## Aufgabe 1:
Kopiere aus den Zeilen weiter unten den Abschnitt von der ersten Zeile bis einschließlich der Zeile mit „garantit au locataire un“ wortgetreu.

## Ausgewählter Auszug:
Mein Ausstieg bei SuH und die Politik (neu)

Dies ist der zweite von drei Beiträgen zum Start des Blogs, die seine Vorgeschichte und meinen Weggang von Schicksal und Herausforderung (SuH) etwas aufarbeiten. In meinem dortigen Abschiedspost (siehe auch hier) schrieb ich von 2 Hauptgründen: von fehlender Absprachefähigkeit im Team und Unstimmigkeiten über die Art des politischen Aktivismus, den unser Verein leisten sollte. Dieser Text ist auch hier auf meiner Webseite zu finden.

## Aufgabe 2:
Welche zwei Hauptgründe nennt der Auszug über den Ausstieg bei SuH für den Weggang? Antworte in ein bis drei Sätzen.

## Datenzeilen:
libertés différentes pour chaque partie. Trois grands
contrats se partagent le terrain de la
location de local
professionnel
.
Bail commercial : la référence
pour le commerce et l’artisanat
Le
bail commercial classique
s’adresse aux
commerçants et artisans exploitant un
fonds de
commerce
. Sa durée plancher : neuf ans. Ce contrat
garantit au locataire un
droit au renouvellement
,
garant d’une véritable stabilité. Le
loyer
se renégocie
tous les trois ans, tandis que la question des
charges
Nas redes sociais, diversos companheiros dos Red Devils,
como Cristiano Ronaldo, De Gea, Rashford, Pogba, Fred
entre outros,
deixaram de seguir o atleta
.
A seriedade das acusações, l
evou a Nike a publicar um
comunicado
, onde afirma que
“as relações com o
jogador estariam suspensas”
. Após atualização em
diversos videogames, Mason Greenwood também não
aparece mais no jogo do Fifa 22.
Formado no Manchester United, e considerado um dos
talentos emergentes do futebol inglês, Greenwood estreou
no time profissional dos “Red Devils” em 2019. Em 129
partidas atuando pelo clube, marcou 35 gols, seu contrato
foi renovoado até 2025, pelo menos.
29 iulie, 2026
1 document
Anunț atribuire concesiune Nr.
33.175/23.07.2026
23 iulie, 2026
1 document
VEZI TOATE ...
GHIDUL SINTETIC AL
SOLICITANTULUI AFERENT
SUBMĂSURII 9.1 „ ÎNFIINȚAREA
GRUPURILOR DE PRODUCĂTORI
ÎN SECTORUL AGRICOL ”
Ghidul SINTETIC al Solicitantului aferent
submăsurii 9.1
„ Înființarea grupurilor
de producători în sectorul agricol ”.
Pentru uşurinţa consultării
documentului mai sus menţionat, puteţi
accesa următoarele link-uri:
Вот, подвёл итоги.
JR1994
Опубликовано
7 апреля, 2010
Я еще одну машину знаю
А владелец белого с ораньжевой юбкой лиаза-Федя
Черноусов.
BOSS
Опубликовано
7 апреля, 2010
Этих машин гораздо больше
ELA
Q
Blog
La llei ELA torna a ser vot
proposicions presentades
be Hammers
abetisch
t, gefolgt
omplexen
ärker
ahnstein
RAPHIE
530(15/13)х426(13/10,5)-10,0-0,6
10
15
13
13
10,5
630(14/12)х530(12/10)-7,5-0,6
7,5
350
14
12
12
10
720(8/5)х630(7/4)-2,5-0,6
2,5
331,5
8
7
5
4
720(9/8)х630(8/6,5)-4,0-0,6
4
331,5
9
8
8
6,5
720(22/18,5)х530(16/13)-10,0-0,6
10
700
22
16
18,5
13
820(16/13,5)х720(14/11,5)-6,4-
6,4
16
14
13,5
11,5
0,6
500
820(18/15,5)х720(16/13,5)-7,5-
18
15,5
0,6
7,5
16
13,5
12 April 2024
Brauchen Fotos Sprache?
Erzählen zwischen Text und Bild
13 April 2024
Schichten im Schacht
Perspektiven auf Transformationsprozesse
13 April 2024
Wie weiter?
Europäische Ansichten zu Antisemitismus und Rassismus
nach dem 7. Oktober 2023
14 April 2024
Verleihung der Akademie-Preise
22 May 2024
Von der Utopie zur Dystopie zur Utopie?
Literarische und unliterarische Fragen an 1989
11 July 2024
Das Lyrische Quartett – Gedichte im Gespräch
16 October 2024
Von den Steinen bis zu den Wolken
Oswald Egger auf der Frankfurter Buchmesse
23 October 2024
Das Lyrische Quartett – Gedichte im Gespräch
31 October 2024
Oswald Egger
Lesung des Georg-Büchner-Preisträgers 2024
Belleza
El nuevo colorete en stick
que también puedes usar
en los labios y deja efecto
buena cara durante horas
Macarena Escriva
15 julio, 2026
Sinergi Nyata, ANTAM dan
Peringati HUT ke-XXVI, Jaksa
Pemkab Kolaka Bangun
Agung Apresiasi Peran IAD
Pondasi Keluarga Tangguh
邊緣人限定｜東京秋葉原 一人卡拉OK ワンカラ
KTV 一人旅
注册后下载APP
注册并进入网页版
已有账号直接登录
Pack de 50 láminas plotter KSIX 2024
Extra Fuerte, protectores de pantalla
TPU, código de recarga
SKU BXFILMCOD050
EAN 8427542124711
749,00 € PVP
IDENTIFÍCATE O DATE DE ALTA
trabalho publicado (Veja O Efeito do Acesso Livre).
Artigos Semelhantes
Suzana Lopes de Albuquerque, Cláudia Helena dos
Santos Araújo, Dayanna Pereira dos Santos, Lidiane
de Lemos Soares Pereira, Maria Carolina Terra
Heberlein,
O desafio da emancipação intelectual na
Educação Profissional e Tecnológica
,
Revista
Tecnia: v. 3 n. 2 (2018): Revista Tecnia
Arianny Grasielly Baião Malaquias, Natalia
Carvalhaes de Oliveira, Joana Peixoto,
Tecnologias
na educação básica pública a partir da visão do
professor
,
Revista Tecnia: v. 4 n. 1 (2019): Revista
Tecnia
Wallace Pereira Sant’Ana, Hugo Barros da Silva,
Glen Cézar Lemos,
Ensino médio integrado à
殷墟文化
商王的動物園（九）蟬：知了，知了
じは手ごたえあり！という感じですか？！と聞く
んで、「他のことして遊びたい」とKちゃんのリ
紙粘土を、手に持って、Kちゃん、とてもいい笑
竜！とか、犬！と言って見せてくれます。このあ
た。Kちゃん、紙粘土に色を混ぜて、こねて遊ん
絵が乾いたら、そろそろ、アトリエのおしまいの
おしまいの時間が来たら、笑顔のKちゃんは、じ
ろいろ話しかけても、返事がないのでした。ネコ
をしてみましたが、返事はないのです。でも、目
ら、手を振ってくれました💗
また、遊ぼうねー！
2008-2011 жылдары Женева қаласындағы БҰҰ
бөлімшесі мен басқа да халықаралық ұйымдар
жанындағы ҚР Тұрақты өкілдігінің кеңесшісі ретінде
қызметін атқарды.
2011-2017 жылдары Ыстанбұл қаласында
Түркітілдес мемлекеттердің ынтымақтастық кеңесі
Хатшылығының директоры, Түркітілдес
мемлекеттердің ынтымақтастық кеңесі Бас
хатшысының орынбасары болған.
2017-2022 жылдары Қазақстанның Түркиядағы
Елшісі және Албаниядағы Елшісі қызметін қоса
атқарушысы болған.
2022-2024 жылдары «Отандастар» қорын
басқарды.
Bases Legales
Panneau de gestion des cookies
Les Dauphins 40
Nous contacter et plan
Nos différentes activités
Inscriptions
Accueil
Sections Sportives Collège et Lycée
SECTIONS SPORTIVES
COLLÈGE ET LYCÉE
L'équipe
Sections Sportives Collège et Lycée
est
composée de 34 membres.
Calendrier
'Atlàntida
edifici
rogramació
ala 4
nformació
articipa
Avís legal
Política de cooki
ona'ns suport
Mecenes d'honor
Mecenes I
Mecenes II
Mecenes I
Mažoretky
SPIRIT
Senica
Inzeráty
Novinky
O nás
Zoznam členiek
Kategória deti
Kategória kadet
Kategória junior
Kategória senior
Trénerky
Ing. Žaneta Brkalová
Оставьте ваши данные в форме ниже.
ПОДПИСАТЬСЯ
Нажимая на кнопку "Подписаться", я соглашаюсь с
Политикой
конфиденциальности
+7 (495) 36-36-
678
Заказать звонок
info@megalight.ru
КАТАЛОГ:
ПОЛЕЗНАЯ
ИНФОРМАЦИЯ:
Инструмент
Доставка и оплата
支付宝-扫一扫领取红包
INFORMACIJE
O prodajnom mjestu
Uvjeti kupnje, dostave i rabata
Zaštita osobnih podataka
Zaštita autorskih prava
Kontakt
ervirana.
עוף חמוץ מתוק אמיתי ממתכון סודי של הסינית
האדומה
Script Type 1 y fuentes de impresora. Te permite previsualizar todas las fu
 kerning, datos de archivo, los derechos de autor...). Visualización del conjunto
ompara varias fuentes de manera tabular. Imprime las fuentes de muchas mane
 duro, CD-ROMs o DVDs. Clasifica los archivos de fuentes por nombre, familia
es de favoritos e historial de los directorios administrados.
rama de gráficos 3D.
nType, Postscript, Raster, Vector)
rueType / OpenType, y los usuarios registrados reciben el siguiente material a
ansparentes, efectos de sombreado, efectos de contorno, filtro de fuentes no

## Ergebnis 1:
libertés différentes pour chaque partie. Trois grands
contrats se partagent le terrain de la
location de local
professionnel
.
Bail commercial : la référence
pour le commerce et l’artisanat
Le
bail commercial classique
s’adresse aux
commerçants et artisans exploitant un
fonds de
commerce
. Sa durée plancher : neuf ans. Ce contrat
garantit au locataire un

## Ergebnis 2:
Als Hauptgründe für den Weggang von Schicksal und Herausforderung nennt der Auszug die fehlende Absprachefähigkeit im Team. Der zweite Grund sind Unstimmigkeiten darüber, welche Art von politischem Aktivismus der Verein leisten sollte.